There is the well-known method of unbiasing of bit sequences due to von Neumann. Are there similar schemes applicable to other sequences, e.g. the result of throwing a normal die?
The following simpler adaptation of von Neumann's trick is more efficient than the one described in HdM's answer. Throw your die twice. If the two answers $x,y$ are different, write $0$ if $x<y$ and $1$ if $x>y$. This way, you get an unbiased bit source. If you are so inclined, you can use this bit source to simulate fair die throws.
You can generalize the von-Neumann procedure canonically. Assume you have a discrete RV $X$ which you want to make fair, i.e., each event in the event space $\Omega$ of $X$ shall occur with the same probability.

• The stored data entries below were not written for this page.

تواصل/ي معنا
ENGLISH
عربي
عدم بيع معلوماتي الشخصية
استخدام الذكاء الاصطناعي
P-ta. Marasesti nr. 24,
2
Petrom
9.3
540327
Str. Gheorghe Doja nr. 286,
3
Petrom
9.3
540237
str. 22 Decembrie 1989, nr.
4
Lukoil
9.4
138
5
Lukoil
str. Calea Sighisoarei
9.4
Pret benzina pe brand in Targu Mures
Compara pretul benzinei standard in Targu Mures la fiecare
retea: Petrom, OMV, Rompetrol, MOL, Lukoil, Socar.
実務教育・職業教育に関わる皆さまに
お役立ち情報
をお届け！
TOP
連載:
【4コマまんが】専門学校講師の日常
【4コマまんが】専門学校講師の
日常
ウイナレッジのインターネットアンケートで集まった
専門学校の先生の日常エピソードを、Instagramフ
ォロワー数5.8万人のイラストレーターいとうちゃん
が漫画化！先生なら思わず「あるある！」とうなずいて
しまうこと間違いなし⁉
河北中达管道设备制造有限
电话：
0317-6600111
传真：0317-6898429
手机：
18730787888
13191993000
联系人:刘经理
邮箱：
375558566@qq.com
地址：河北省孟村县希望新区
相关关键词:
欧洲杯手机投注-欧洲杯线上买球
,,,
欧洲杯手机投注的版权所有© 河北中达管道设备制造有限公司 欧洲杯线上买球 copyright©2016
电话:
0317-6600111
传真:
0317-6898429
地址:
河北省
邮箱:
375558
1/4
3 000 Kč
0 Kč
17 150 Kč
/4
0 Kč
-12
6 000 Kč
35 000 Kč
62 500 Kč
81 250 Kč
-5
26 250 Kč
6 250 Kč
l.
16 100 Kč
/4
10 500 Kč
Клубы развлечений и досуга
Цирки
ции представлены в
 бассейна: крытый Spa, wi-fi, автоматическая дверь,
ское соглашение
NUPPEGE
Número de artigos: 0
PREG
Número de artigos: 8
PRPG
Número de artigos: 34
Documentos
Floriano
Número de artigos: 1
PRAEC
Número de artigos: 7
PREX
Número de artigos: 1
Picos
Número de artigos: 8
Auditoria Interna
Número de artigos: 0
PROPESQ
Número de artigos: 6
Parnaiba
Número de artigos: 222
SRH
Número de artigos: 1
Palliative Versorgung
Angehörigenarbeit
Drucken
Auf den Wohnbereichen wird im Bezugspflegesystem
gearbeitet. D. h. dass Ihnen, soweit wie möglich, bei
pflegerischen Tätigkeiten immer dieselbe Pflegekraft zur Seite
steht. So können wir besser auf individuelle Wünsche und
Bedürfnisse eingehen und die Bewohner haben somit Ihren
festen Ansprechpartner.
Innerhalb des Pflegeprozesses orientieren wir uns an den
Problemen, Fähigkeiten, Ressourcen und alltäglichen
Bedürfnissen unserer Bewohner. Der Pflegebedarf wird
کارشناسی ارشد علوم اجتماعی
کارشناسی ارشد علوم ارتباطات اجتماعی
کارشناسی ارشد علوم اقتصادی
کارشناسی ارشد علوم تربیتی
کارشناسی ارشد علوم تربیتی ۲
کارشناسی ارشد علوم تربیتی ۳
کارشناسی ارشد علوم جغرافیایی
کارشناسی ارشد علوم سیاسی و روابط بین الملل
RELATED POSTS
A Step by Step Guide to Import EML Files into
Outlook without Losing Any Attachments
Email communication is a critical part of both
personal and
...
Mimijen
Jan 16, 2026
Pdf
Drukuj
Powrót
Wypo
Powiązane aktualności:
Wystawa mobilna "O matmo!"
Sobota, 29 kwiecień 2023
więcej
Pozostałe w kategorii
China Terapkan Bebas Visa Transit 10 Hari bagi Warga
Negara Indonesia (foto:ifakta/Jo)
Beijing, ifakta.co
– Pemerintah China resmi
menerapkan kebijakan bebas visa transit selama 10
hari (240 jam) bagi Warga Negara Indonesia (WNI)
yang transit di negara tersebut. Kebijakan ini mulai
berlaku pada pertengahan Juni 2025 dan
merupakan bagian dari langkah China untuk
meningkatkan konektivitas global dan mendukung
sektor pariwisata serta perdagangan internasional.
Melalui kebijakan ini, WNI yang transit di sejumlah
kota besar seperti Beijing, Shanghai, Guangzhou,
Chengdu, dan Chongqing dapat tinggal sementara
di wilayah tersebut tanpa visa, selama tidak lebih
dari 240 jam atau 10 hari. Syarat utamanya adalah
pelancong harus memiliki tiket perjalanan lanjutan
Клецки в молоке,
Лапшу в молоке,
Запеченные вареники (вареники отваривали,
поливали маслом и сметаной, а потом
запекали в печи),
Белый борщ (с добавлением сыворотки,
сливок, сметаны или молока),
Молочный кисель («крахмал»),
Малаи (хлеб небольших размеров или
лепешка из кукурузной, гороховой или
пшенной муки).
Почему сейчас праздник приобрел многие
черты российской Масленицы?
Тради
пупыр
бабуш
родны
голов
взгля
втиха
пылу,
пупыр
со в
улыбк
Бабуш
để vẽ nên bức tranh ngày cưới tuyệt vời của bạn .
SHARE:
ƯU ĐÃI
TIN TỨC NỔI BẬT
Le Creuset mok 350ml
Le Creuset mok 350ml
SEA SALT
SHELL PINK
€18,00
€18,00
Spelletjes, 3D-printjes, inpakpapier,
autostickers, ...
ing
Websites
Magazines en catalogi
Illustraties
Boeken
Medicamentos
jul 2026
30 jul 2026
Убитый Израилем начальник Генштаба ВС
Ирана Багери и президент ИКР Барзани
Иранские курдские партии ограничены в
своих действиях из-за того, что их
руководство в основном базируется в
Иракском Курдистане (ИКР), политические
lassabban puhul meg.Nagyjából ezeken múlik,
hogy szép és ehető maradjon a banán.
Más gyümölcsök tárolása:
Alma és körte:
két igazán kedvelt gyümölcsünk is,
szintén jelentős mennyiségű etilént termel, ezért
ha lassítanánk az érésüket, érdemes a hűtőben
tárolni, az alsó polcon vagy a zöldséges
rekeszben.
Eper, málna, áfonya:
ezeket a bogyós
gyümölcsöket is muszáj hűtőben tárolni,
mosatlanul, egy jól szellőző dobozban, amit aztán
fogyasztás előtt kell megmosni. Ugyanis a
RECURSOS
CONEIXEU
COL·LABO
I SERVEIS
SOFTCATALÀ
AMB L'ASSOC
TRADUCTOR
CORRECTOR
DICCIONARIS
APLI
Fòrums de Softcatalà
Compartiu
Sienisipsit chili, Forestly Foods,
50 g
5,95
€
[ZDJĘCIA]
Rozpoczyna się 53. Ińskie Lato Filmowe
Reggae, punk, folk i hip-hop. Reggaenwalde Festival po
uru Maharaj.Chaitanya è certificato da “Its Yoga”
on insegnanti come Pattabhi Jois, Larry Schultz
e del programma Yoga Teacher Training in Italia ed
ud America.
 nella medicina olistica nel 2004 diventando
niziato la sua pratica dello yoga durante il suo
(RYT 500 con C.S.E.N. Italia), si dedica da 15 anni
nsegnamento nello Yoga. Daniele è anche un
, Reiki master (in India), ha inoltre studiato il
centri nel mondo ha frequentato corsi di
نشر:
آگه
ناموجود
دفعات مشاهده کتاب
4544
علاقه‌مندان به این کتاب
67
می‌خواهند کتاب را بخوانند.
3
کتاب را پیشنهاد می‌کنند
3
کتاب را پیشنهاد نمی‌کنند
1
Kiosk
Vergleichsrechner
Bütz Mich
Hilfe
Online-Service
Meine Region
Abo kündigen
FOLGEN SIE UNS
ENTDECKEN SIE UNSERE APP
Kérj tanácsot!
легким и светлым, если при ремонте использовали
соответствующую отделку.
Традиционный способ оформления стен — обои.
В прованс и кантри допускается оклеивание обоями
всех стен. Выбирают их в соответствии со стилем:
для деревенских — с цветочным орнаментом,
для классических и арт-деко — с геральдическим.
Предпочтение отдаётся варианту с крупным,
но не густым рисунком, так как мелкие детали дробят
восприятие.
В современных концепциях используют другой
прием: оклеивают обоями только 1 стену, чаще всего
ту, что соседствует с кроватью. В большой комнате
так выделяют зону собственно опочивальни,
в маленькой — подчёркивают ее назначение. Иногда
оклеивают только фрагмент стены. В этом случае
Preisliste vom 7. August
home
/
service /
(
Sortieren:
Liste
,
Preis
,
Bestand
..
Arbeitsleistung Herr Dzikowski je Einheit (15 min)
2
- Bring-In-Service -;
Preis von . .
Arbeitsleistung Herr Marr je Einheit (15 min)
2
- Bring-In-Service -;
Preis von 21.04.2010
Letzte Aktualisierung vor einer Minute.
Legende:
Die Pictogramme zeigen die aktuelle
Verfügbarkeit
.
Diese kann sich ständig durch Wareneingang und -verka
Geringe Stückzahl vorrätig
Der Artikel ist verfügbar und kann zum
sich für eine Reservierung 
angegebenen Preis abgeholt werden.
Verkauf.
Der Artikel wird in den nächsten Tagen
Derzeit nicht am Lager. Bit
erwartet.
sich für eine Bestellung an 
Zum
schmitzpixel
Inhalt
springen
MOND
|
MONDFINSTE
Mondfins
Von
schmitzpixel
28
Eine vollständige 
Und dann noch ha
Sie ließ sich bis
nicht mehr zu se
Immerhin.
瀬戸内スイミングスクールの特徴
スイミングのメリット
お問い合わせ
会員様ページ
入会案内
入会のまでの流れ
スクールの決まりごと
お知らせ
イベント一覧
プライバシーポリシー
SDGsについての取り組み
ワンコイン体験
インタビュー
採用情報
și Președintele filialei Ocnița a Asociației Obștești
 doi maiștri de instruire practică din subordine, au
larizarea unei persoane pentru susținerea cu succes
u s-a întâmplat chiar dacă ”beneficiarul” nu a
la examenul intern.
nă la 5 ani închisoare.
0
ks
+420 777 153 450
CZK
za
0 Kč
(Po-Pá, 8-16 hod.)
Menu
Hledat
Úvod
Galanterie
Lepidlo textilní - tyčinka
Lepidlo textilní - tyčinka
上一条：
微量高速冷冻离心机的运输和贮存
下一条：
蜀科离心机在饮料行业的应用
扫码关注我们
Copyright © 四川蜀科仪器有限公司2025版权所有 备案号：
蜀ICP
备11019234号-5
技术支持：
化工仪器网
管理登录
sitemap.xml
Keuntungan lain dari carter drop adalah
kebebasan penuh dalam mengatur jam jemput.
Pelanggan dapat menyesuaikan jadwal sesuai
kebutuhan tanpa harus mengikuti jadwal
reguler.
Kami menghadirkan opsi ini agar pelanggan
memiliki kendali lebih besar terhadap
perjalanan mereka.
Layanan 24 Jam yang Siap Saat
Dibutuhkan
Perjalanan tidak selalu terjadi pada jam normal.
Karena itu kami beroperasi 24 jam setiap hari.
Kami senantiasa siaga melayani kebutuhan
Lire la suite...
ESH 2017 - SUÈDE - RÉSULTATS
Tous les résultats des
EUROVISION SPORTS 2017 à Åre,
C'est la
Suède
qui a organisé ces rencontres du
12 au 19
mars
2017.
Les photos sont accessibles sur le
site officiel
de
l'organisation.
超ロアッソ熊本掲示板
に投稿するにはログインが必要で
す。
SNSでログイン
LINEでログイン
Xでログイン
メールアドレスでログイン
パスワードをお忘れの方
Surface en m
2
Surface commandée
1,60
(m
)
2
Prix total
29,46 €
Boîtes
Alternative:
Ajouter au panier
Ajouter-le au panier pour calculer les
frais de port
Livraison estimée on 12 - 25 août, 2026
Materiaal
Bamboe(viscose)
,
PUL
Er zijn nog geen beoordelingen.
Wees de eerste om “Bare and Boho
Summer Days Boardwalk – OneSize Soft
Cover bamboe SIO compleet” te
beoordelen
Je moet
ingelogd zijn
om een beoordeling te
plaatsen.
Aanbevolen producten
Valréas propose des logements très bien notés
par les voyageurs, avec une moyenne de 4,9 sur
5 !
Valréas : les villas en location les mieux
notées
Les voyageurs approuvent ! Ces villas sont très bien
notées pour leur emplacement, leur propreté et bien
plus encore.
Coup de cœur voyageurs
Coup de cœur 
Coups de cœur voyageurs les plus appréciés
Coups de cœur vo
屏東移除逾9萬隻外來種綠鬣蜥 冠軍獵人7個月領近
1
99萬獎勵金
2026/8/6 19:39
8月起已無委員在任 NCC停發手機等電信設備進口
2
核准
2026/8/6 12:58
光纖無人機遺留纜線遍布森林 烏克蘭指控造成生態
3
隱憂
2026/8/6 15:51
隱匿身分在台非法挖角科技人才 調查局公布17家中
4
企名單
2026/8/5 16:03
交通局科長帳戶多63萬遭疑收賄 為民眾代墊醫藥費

Then you can redraw $X$ exactly $n:=| \Omega|$ times, yielding $x_1, \ldots, x_n$. In case $x_1 \not = \ldots \not = x_n$, you return $x_1$. Otherwise, you repeat the above procedure.
Since the probability of drawing $x_1, \ldots, x_n$ differently is just a product of probabilities, the order of the elements does not matter. Hence, the probability of drawing an element $x$ at position $1$ is just $1/n$.
It seems to me that presumably the only viable satisfactory solution would be: Obtain a bit sequence from the sequence from the die, apply the von Neumann unbiasing, then generate from that a sequence for the die.